• [Tasks to carry out]
1/ Write out everything in the account of the South Dakota farm from "Fred thought things" down to "South Dakota farm.".
2/ Repeat everything in the records from the very start down to the line containing "Sol de Janeiro er også", keeping that line too.

Business was so good he was looking for an investment in 1928 when the government started selling some prairie land in South Dakota. He went to South Dakota and purchased 320 acres and leased other land from the Pine Ridge Indian Reservation, bought another Caterpillar and a 12 bottom sod plow to break the sod on the land. The nearest market was Gordon Nebr. To get there required traveling over 4 miles of trail road to Batesland S.D. and then 30 miles of graded dirt road to Gordon Nebr.

He realized that some grain storage would be needed on the place so he hired a crew of carpenters and built what at the time was a good size grain elevator, the lumber. cement, etc. to build the elevator was hauled from Hot Springs S.D. over a 100 miles away. Water was hauled from a school house well a quarter mile away.

While building the elevator the crew lived in tents and Mother cooked for the crew on an outside camp stove.

It was always intended that trips would be made to S.D. to plant and harvest and return to Nebr. each year, to the road business. For a place to camp during harvest a window and a loft was added to the corner grain bin. The first harvest was in 1929, for the harvest he bought a new 16 foot Nichols & Shepard combine and 3 new 1929 Chevrolet trucks. The first harvest was flax and wheat. His nephews, Levi Roth and Ray Roth, each received one of the trucks after the harvest as part of their wages for their work. The stock market crash and bank failures of 1929, followed by the depression and dust bowl drought of the 1930?s, affected both the road business and the farm. The next few years a trip was made to South Dakota each year to plant and harvest, but crops were poor and either lost money or barely paid expenses. The next year or two road work was very slow.

Fred thought things were going to be a lot better when he received a contract to build 6 miles of black top road through the sand hills (highway 20 ) between Woodlake and Valentine Nebr. That contract was a disaster and he lost money, wind storms moved the dry sand as fast as the road machinery could put it in place. When the contract was compete, one caterpillar , grease wagon and grader were driven to the South Dakota farm.

The next few years road work was limited to small jobs, most being connected to or assisting W.P.A.. workers, the government pay was low and barely paid the expense of operating the machines. He took me with him on several of the small jobs. One that I went with him on was when the government hired him to dig a large hole in a field and use his truck to haul some cattle out to the hole. The truck was backed up to the hole and the cattle were forced to jump out of the truck and land in the bottom of the hole, even above the bawling of the cattle you could hear bones break as they hit the bottom of the hole, but it did not matter for two men stood on the bank with rifles and shot the animals as they struggled to get up. Because of the drought there was no feed for the cattle and no market for them. the government program would buy the animals only on the condition that they be destroyed and not be used in any manner, this was at a time when all over the U.S. there were long lines of people standing in line at what was called soup kitchens waiting for a free meal.

We lived in town with a small barn behind the house and had a milk cow. Our cow survived because dad dug a trench in the lot next to our house and made silage out of Russian thistles and weeds.

• [Recorded data]
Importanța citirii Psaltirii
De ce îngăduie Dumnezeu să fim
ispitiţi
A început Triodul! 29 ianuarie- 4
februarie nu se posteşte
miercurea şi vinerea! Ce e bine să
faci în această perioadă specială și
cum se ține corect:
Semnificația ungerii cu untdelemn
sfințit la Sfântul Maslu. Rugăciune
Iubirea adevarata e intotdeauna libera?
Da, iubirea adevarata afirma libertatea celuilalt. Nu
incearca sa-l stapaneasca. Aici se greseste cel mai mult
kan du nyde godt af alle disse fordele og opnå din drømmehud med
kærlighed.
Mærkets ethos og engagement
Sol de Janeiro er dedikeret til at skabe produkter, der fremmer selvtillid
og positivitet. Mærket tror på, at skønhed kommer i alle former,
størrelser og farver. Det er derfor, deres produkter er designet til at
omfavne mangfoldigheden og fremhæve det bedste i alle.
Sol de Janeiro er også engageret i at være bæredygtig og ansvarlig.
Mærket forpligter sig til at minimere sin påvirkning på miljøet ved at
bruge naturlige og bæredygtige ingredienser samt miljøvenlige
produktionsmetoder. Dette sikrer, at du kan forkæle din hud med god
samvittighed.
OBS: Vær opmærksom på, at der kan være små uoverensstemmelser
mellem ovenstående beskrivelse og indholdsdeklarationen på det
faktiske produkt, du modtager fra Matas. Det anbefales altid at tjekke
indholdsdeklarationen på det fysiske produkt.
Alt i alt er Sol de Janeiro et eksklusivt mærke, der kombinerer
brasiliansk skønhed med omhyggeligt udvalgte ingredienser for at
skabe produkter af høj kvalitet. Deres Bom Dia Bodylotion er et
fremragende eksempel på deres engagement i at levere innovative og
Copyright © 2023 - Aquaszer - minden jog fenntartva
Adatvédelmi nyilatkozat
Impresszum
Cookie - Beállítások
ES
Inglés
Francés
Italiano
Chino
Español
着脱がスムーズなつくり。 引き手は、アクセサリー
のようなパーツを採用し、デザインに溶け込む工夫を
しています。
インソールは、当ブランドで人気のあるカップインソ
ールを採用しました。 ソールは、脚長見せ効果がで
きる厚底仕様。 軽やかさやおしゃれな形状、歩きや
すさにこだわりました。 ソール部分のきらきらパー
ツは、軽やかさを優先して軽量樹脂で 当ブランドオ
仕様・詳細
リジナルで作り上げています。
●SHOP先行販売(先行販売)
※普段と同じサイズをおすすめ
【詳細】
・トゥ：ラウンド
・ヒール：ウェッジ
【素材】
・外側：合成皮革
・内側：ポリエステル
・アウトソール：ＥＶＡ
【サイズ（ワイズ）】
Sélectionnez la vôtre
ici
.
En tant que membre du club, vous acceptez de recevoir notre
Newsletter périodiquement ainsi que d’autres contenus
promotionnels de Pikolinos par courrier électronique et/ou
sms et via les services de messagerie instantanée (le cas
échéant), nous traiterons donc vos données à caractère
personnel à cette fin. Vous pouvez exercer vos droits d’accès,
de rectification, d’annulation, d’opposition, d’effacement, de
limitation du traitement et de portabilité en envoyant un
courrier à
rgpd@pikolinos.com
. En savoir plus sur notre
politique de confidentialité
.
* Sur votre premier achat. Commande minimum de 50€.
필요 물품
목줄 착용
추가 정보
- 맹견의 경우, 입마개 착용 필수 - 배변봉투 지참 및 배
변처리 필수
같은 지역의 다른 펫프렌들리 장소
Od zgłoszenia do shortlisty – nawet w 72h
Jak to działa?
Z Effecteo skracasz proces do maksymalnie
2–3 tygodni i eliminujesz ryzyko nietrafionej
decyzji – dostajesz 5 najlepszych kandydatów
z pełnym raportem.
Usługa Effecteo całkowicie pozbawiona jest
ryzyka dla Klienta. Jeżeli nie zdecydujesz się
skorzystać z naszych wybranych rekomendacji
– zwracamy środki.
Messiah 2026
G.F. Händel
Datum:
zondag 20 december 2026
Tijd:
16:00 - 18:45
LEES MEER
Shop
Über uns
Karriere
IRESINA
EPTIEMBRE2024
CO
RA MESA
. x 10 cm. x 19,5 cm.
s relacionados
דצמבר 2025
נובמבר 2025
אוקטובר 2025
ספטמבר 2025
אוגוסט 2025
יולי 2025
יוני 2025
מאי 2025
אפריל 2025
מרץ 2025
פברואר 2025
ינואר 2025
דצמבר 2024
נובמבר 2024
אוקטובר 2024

• [Responses to the exercise]
1/
Fred thought things were going to be a lot better when he received a contract to build 6 miles of black top road through the sand hills (highway 20 ) between Woodlake and Valentine Nebr. That contract was a disaster and he lost money, wind storms moved the dry sand as fast as the road machinery could put it in place. When the contract was compete, one caterpillar , grease wagon and grader were driven to the South Dakota farm.

2/
Importanța citirii Psaltirii
De ce îngăduie Dumnezeu să fim
ispitiţi
A început Triodul! 29 ianuarie- 4
februarie nu se posteşte
miercurea şi vinerea! Ce e bine să
faci în această perioadă specială și
cum se ține corect:
Semnificația ungerii cu untdelemn
sfințit la Sfântul Maslu. Rugăciune
Iubirea adevarata e intotdeauna libera?
Da, iubirea adevarata afirma libertatea celuilalt. Nu
incearca sa-l stapaneasca. Aici se greseste cel mai mult
kan du nyde godt af alle disse fordele og opnå din drømmehud med
kærlighed.
Mærkets ethos og engagement
Sol de Janeiro er dedikeret til at skabe produkter, der fremmer selvtillid
og positivitet. Mærket tror på, at skønhed kommer i alle former,
størrelser og farver. Det er derfor, deres produkter er designet til at
omfavne mangfoldigheden og fremhæve det bedste i alle.
Sol de Janeiro er også engageret i at være bæredygtig og ansvarlig.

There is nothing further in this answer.